Collected data:
*** Begin section ***

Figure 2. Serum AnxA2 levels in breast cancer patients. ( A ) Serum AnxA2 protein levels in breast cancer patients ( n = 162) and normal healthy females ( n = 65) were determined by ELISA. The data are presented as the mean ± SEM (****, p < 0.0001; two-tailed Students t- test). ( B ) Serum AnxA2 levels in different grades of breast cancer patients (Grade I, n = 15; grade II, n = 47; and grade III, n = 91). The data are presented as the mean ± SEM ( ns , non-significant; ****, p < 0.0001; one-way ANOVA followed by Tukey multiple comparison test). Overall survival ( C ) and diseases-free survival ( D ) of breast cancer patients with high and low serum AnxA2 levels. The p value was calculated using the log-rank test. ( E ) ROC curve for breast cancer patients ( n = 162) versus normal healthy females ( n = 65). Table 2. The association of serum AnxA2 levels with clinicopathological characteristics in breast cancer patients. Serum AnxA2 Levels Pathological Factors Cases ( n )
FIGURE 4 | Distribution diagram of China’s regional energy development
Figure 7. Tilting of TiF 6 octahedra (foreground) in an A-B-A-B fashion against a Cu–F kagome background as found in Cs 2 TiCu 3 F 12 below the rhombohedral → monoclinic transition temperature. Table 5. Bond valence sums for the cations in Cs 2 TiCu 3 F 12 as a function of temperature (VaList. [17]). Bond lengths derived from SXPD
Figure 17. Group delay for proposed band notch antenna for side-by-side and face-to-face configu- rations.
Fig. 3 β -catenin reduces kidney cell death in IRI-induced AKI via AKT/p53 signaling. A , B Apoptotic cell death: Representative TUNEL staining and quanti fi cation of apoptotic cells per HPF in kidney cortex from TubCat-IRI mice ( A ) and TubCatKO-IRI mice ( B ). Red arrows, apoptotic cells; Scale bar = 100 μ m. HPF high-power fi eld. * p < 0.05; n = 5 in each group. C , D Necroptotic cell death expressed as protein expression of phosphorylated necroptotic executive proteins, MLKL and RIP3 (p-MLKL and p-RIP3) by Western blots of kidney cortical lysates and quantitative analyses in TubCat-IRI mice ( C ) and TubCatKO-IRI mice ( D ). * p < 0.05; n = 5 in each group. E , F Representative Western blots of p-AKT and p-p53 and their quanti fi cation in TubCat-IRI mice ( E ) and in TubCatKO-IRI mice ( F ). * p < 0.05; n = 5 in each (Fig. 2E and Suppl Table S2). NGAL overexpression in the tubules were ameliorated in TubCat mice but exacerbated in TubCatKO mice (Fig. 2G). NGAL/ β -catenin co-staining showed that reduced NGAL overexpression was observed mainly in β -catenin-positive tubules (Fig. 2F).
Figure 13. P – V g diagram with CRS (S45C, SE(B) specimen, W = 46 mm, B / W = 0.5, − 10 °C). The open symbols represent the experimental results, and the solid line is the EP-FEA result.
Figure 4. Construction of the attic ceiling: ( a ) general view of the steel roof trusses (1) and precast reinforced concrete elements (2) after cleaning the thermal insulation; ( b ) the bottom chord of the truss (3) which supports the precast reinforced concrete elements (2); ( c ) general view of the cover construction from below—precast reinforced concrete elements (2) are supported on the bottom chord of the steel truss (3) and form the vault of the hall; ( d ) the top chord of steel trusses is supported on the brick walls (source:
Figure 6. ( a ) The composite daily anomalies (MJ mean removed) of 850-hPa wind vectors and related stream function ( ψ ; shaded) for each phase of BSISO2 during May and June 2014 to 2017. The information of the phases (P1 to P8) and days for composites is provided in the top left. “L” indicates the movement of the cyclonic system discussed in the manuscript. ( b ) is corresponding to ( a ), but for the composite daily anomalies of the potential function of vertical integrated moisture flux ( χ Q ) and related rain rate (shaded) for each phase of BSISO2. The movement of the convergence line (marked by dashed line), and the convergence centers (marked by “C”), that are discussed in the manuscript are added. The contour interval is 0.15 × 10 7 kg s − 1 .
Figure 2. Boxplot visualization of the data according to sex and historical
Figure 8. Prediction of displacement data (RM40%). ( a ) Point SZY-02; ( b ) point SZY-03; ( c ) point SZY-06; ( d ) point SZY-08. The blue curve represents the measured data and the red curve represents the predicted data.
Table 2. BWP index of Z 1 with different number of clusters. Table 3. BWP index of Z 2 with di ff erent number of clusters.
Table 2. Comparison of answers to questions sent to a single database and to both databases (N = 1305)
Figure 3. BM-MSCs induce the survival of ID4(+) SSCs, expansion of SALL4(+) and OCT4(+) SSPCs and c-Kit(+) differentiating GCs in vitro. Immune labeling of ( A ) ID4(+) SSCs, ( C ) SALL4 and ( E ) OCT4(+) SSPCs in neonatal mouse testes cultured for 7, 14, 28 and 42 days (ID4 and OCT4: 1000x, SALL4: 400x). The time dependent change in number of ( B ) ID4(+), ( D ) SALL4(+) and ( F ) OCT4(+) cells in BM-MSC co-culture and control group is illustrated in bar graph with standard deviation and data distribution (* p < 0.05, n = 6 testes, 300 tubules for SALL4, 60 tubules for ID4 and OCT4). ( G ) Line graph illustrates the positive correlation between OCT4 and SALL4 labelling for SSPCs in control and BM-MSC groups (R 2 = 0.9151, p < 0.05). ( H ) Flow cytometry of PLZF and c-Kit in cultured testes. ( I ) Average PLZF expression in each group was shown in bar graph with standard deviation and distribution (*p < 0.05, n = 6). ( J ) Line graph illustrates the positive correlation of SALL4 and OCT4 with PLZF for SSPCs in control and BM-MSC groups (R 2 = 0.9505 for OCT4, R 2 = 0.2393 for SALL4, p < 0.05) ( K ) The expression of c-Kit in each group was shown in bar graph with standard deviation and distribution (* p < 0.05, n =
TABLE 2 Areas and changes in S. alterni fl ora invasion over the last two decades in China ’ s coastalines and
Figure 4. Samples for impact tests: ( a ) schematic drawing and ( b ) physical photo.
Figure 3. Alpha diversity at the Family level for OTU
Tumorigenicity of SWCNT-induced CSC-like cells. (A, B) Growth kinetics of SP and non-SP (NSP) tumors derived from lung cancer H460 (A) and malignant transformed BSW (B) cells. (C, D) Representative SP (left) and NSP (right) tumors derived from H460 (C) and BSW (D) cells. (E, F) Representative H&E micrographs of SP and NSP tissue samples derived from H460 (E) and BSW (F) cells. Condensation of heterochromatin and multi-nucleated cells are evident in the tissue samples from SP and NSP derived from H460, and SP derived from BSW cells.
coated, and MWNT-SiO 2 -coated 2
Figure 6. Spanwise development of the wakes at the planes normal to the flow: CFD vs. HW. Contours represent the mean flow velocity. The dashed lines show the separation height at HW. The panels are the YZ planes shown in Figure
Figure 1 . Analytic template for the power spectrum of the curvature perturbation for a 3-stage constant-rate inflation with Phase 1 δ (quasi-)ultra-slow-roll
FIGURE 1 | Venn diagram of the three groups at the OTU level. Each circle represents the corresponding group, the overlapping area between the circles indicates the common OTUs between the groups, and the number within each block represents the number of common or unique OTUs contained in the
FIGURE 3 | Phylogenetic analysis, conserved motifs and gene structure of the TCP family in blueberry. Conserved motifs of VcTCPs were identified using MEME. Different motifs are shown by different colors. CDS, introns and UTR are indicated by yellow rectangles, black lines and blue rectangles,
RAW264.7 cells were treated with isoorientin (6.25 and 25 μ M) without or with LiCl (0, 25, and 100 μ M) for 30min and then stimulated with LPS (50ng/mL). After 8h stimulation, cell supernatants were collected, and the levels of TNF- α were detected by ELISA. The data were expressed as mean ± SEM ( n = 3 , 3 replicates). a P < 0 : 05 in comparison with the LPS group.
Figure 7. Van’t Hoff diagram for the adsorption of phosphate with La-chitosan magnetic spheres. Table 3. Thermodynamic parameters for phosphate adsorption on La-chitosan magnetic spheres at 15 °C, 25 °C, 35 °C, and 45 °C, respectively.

*** End section ***

▶ **What you will do**
All of the records above are to be copied exactly.

▶ **Response for this exercise**
Figure 2. Serum AnxA2 levels in breast cancer patients. ( A ) Serum AnxA2 protein levels in breast cancer patients ( n = 162) and normal healthy females ( n = 65) were determined by ELISA. The data are presented as the mean ± SEM (****, p < 0.0001; two-tailed Students t- test). ( B ) Serum AnxA2 levels in different grades of breast cancer patients (Grade I, n = 15; grade II, n = 47; and grade III, n = 91). The data are presented as the mean ± SEM ( ns , non-significant; ****, p < 0.0001; one-way ANOVA followed by Tukey multiple comparison test). Overall survival ( C ) and diseases-free survival ( D ) of breast cancer patients with high and low serum AnxA2 levels. The p value was calculated using the log-rank test. ( E ) ROC curve for breast cancer patients ( n = 162) versus normal healthy females ( n = 65). Table 2. The association of serum AnxA2 levels with clinicopathological characteristics in breast cancer patients. Serum AnxA2 Levels Pathological Factors Cases ( n )
FIGURE 4 | Distribution diagram of China’s regional energy development
Figure 7. Tilting of TiF 6 octahedra (foreground) in an A-B-A-B fashion against a Cu–F kagome background as found in Cs 2 TiCu 3 F 12 below the rhombohedral → monoclinic transition temperature. Table 5. Bond valence sums for the cations in Cs 2 TiCu 3 F 12 as a function of temperature (VaList. [17]). Bond lengths derived from SXPD
Figure 17. Group delay for proposed band notch antenna for side-by-side and face-to-face configu- rations.
Fig. 3 β -catenin reduces kidney cell death in IRI-induced AKI via AKT/p53 signaling. A , B Apoptotic cell death: Representative TUNEL staining and quanti fi cation of apoptotic cells per HPF in kidney cortex from TubCat-IRI mice ( A ) and TubCatKO-IRI mice ( B ). Red arrows, apoptotic cells; Scale bar = 100 μ m. HPF high-power fi eld. * p < 0.05; n = 5 in each group. C , D Necroptotic cell death expressed as protein expression of phosphorylated necroptotic executive proteins, MLKL and RIP3 (p-MLKL and p-RIP3) by Western blots of kidney cortical lysates and quantitative analyses in TubCat-IRI mice ( C ) and TubCatKO-IRI mice ( D ). * p < 0.05; n = 5 in each group. E , F Representative Western blots of p-AKT and p-p53 and their quanti fi cation in TubCat-IRI mice ( E ) and in TubCatKO-IRI mice ( F ). * p < 0.05; n = 5 in each (Fig. 2E and Suppl Table S2). NGAL overexpression in the tubules were ameliorated in TubCat mice but exacerbated in TubCatKO mice (Fig. 2G). NGAL/ β -catenin co-staining showed that reduced NGAL overexpression was observed mainly in β -catenin-positive tubules (Fig. 2F).
Figure 13. P – V g diagram with CRS (S45C, SE(B) specimen, W = 46 mm, B / W = 0.5, − 10 °C). The open symbols represent the experimental results, and the solid line is the EP-FEA result.
Figure 4. Construction of the attic ceiling: ( a ) general view of the steel roof trusses (1) and precast reinforced concrete elements (2) after cleaning the thermal insulation; ( b ) the bottom chord of the truss (3) which supports the precast reinforced concrete elements (2); ( c ) general view of the cover construction from below—precast reinforced concrete elements (2) are supported on the bottom chord of the steel truss (3) and form the vault of the hall; ( d ) the top chord of steel trusses is supported on the brick walls (source:
Figure 6. ( a ) The composite daily anomalies (MJ mean removed) of 850-hPa wind vectors and related stream function ( ψ ; shaded) for each phase of BSISO2 during May and June 2014 to 2017. The information of the phases (P1 to P8) and days for composites is provided in the top left. “L” indicates the movement of the cyclonic system discussed in the manuscript. ( b ) is corresponding to ( a ), but for the composite daily anomalies of the potential function of vertical integrated moisture flux ( χ Q ) and related rain rate (shaded) for each phase of BSISO2. The movement of the convergence line (marked by dashed line), and the convergence centers (marked by “C”), that are discussed in the manuscript are added. The contour interval is 0.15 × 10 7 kg s − 1 .
Figure 2. Boxplot visualization of the data according to sex and historical
Figure 8. Prediction of displacement data (RM40%). ( a ) Point SZY-02; ( b ) point SZY-03; ( c ) point SZY-06; ( d ) point SZY-08. The blue curve represents the measured data and the red curve represents the predicted data.
Table 2. BWP index of Z 1 with different number of clusters. Table 3. BWP index of Z 2 with di ff erent number of clusters.
Table 2. Comparison of answers to questions sent to a single database and to both databases (N = 1305)
Figure 3. BM-MSCs induce the survival of ID4(+) SSCs, expansion of SALL4(+) and OCT4(+) SSPCs and c-Kit(+) differentiating GCs in vitro. Immune labeling of ( A ) ID4(+) SSCs, ( C ) SALL4 and ( E ) OCT4(+) SSPCs in neonatal mouse testes cultured for 7, 14, 28 and 42 days (ID4 and OCT4: 1000x, SALL4: 400x). The time dependent change in number of ( B ) ID4(+), ( D ) SALL4(+) and ( F ) OCT4(+) cells in BM-MSC co-culture and control group is illustrated in bar graph with standard deviation and data distribution (* p < 0.05, n = 6 testes, 300 tubules for SALL4, 60 tubules for ID4 and OCT4). ( G ) Line graph illustrates the positive correlation between OCT4 and SALL4 labelling for SSPCs in control and BM-MSC groups (R 2 = 0.9151, p < 0.05). ( H ) Flow cytometry of PLZF and c-Kit in cultured testes. ( I ) Average PLZF expression in each group was shown in bar graph with standard deviation and distribution (*p < 0.05, n = 6). ( J ) Line graph illustrates the positive correlation of SALL4 and OCT4 with PLZF for SSPCs in control and BM-MSC groups (R 2 = 0.9505 for OCT4, R 2 = 0.2393 for SALL4, p < 0.05) ( K ) The expression of c-Kit in each group was shown in bar graph with standard deviation and distribution (* p < 0.05, n =
TABLE 2 Areas and changes in S. alterni fl ora invasion over the last two decades in China ’ s coastalines and
Figure 4. Samples for impact tests: ( a ) schematic drawing and ( b ) physical photo.
Figure 3. Alpha diversity at the Family level for OTU
Tumorigenicity of SWCNT-induced CSC-like cells. (A, B) Growth kinetics of SP and non-SP (NSP) tumors derived from lung cancer H460 (A) and malignant transformed BSW (B) cells. (C, D) Representative SP (left) and NSP (right) tumors derived from H460 (C) and BSW (D) cells. (E, F) Representative H&E micrographs of SP and NSP tissue samples derived from H460 (E) and BSW (F) cells. Condensation of heterochromatin and multi-nucleated cells are evident in the tissue samples from SP and NSP derived from H460, and SP derived from BSW cells.
coated, and MWNT-SiO 2 -coated 2
Figure 6. Spanwise development of the wakes at the planes normal to the flow: CFD vs. HW. Contours represent the mean flow velocity. The dashed lines show the separation height at HW. The panels are the YZ planes shown in Figure
Figure 1 . Analytic template for the power spectrum of the curvature perturbation for a 3-stage constant-rate inflation with Phase 1 δ (quasi-)ultra-slow-roll
FIGURE 1 | Venn diagram of the three groups at the OTU level. Each circle represents the corresponding group, the overlapping area between the circles indicates the common OTUs between the groups, and the number within each block represents the number of common or unique OTUs contained in the
FIGURE 3 | Phylogenetic analysis, conserved motifs and gene structure of the TCP family in blueberry. Conserved motifs of VcTCPs were identified using MEME. Different motifs are shown by different colors. CDS, introns and UTR are indicated by yellow rectangles, black lines and blue rectangles,
RAW264.7 cells were treated with isoorientin (6.25 and 25 μ M) without or with LiCl (0, 25, and 100 μ M) for 30min and then stimulated with LPS (50ng/mL). After 8h stimulation, cell supernatants were collected, and the levels of TNF- α were detected by ELISA. The data were expressed as mean ± SEM ( n = 3 , 3 replicates). a P < 0 : 05 in comparison with the LPS group.
Figure 7. Van’t Hoff diagram for the adsorption of phosphate with La-chitosan magnetic spheres. Table 3. Thermodynamic parameters for phosphate adsorption on La-chitosan magnetic spheres at 15 °C, 25 °C, 35 °C, and 45 °C, respectively.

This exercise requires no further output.